Song, during a panel discussion at the ongoing 51st session of the UN Human Rights Council, opined that colonialism is “the historical sin” of those Western countries, “the darkest moment in the history of the
promotion and protection of global human rights and a scar that cannot be healed in the history of human civilisation.”

“Although mankind has entered the 21st century, the legacy of colonialism still exists widely with far-reaching impact,” he said.

He called for full respect for the human rights development path chosen independently by formerly colonised countries, noting that in the current democratic state of international relations, no country should intimidate, oppress or preach to other countries.

“How can those former colonial countries claim themselves as ‘human rights defenders?’ We urge relevant countries to abandon the practice of interfering in other countries’ internal affairs under the pretext of human rights, not to politicise and instrumentalise human rights issues, and not to force regime change in the name of human rights,” Song added.
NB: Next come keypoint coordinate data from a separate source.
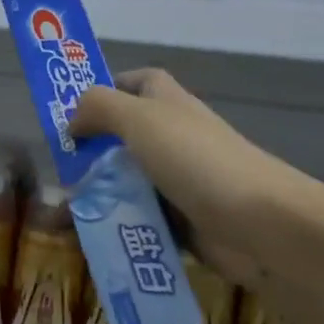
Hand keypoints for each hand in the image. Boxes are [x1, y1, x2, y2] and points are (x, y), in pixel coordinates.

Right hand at [71, 68, 323, 290]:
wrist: (265, 228)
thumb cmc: (199, 162)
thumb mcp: (141, 120)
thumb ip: (99, 107)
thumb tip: (72, 120)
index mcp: (169, 106)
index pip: (138, 82)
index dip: (108, 88)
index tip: (73, 110)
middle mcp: (174, 140)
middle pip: (124, 139)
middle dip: (89, 154)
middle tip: (58, 173)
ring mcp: (180, 183)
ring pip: (128, 184)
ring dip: (97, 198)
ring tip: (64, 216)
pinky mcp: (184, 224)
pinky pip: (140, 222)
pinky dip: (116, 230)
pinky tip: (89, 241)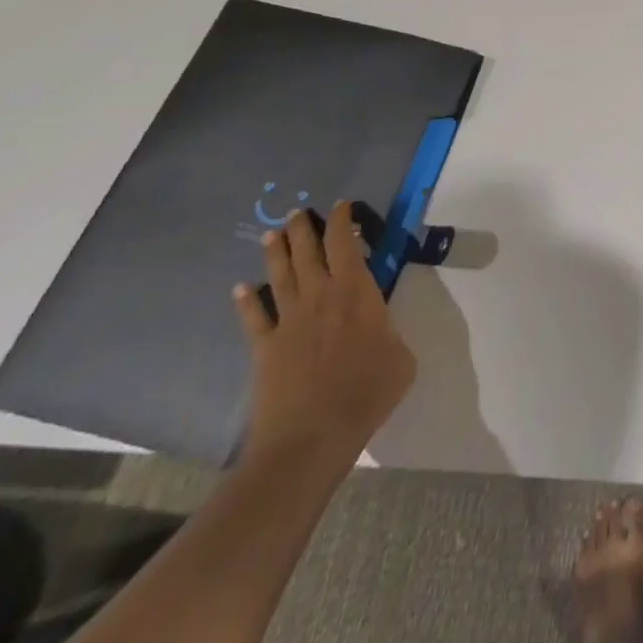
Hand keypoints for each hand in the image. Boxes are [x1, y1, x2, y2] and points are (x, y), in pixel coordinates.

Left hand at [232, 200, 416, 467]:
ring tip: (271, 234)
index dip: (342, 221)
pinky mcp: (264, 348)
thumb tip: (381, 330)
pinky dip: (247, 301)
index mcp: (356, 292)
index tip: (340, 206)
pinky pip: (254, 317)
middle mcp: (320, 296)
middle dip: (303, 229)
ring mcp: (288, 321)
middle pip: (308, 252)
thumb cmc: (366, 393)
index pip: (346, 244)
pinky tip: (240, 289)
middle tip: (297, 212)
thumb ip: (390, 333)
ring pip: (281, 275)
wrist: (311, 437)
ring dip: (275, 253)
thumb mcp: (401, 358)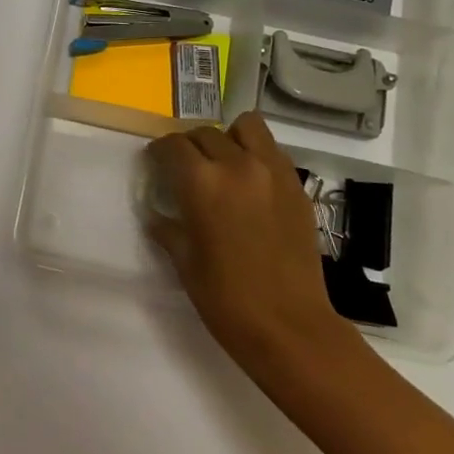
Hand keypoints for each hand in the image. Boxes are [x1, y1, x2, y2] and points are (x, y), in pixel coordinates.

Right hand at [143, 114, 361, 382]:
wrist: (288, 326)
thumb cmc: (225, 297)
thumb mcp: (184, 259)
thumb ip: (168, 227)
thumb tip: (158, 213)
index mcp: (202, 182)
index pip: (173, 145)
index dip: (159, 152)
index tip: (156, 165)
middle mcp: (237, 165)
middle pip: (206, 133)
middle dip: (189, 145)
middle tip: (184, 169)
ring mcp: (273, 173)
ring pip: (247, 128)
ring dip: (228, 138)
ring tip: (223, 163)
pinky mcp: (297, 187)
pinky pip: (272, 151)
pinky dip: (256, 155)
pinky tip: (250, 184)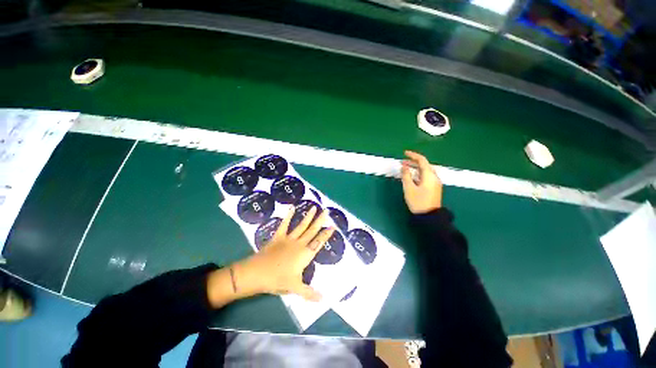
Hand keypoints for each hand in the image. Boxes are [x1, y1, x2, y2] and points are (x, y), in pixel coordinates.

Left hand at [231, 206, 333, 301]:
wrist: (257, 273)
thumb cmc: (277, 280)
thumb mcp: (295, 288)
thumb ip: (309, 292)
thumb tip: (323, 299)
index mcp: (305, 254)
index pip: (319, 242)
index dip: (326, 234)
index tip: (333, 226)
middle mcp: (299, 244)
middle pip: (312, 230)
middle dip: (320, 221)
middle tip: (326, 211)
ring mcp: (289, 239)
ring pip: (301, 226)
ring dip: (308, 217)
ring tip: (314, 207)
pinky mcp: (278, 237)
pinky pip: (284, 225)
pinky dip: (288, 216)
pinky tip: (292, 208)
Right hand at [401, 150, 442, 213]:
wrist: (429, 217)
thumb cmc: (418, 202)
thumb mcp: (409, 188)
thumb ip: (406, 176)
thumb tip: (404, 166)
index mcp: (429, 176)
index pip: (422, 160)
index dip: (413, 155)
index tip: (404, 153)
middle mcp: (434, 177)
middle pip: (424, 165)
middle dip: (413, 162)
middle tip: (402, 162)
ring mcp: (435, 183)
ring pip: (425, 171)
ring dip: (415, 168)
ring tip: (405, 168)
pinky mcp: (434, 188)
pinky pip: (426, 176)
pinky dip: (418, 174)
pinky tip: (412, 177)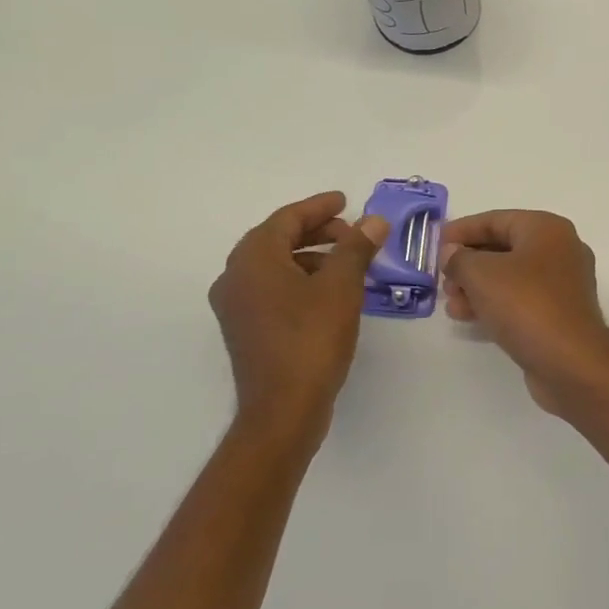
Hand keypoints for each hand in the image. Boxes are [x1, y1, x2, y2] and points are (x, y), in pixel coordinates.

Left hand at [209, 192, 386, 440]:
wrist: (283, 408)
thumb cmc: (312, 339)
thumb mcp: (342, 287)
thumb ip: (357, 247)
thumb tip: (374, 220)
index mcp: (253, 259)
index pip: (287, 219)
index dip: (319, 207)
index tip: (346, 200)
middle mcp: (235, 276)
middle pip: (278, 239)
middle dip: (317, 232)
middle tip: (353, 232)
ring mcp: (236, 306)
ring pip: (276, 266)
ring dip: (311, 257)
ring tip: (348, 263)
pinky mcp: (245, 329)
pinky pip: (273, 289)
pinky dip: (301, 280)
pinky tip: (330, 293)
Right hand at [439, 211, 608, 414]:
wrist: (571, 361)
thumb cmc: (526, 305)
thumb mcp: (482, 274)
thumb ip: (459, 258)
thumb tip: (452, 253)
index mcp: (547, 229)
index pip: (496, 219)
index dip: (462, 230)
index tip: (434, 243)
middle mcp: (560, 250)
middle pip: (503, 248)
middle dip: (468, 263)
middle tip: (442, 280)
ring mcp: (563, 284)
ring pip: (510, 277)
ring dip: (477, 287)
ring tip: (451, 304)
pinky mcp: (560, 313)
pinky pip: (521, 300)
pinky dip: (495, 304)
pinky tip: (469, 318)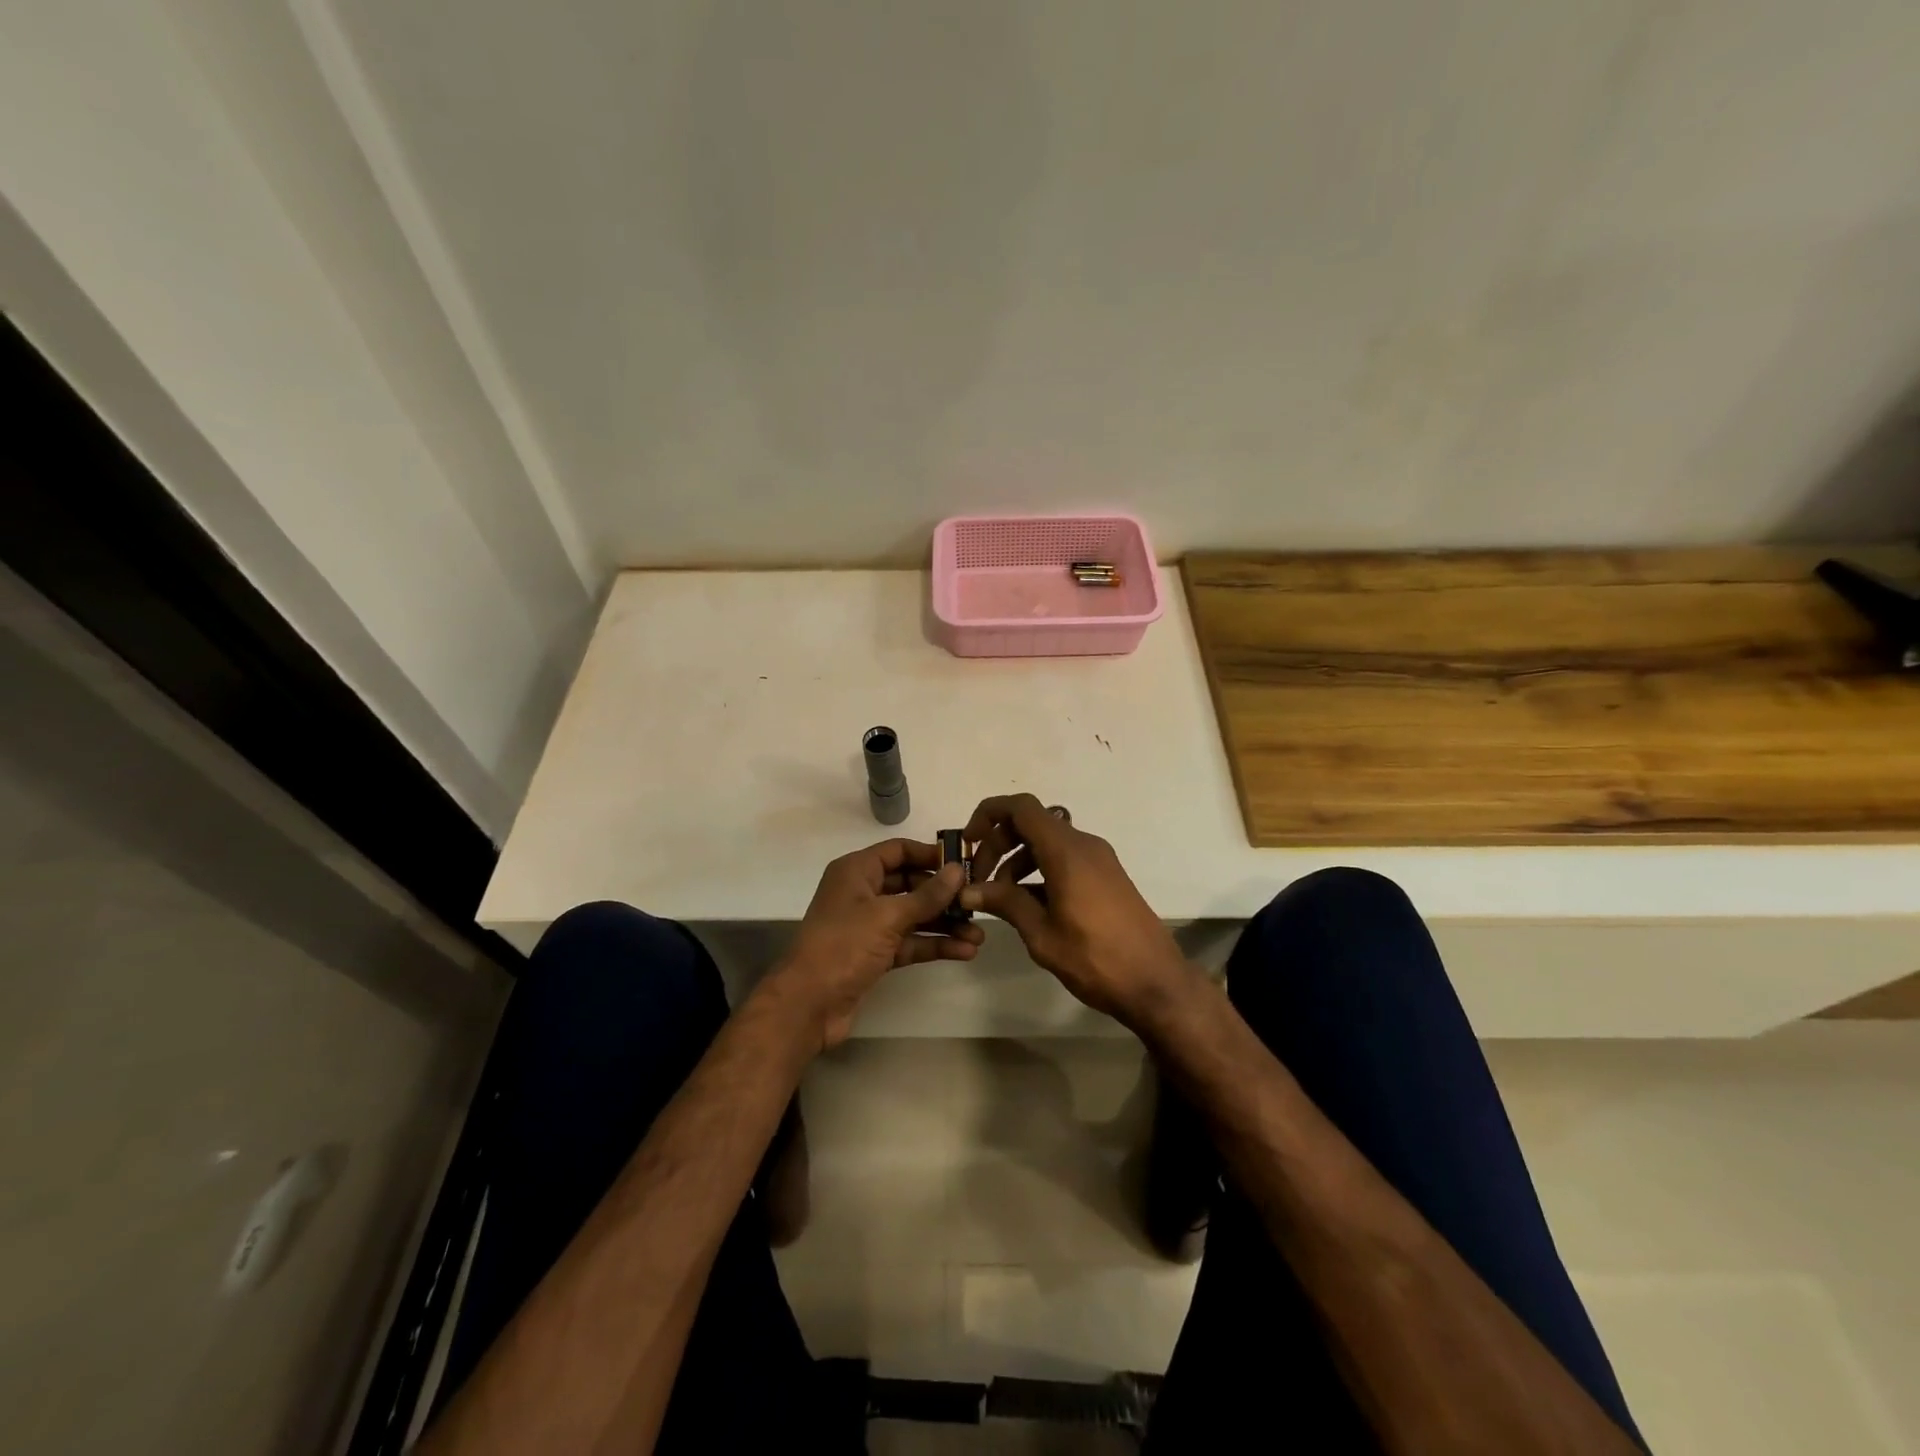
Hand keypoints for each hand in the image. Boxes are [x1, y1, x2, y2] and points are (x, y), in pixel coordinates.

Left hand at [769, 838, 982, 1050]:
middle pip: (910, 884)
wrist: (809, 1004)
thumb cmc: (844, 946)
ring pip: (913, 916)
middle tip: (977, 901)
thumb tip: (958, 870)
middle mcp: (862, 893)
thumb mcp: (888, 915)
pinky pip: (910, 942)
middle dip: (943, 895)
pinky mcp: (875, 955)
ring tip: (979, 934)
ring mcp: (868, 926)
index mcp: (857, 871)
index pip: (898, 851)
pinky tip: (964, 952)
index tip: (965, 863)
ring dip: (944, 924)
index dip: (931, 854)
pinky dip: (933, 945)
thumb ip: (927, 895)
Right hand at [959, 794, 1191, 1030]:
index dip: (989, 815)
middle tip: (979, 881)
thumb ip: (1005, 904)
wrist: (1156, 982)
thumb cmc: (1096, 959)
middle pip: (1032, 824)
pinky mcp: (1106, 875)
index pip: (1021, 808)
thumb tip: (969, 890)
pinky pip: (1065, 858)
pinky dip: (1040, 871)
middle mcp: (1084, 845)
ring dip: (1018, 862)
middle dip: (999, 845)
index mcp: (1067, 851)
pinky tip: (1029, 906)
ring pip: (1047, 842)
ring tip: (1001, 900)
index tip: (969, 844)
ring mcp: (1099, 859)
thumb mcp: (1042, 934)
The Chinese envoy also called for increased economic assistance to former colonised countries.

“Bearing in mind that the prosperity of former colonial countries was built on the sacrifices of former colonized countries, the economic assistance provided by former colonial countries is not a favour
bestowed, but an obligation to be fulfilled,” he said.

He urged developed countries to take more concrete measures in debt relief, development assistance, and technology transfer to help the general realisation of the right to development of former colonised
countries in the context of the COVID-19 pandemic.

Several members of the Rastafarian faith did not shy away from their contempt for the British colonialsm regime during a protest of the Duke and Duchess of Cambridge’s visit to Jamaica in March 2022. (OUR TODAY photo/GAVIN RILEY)

Calling for eradicating the ideological roots of colonialism, Li also told the panel discussion that colonialism seems to have become a historical vocabulary, while it remains in today’s world in various
forms, including hegemonism, racism, and xenophobia.

“All parties should uphold the concept of building a community with a shared future for mankind, carry forward common values of all mankind, and promote the healthy development of the global human rights cause,” he said.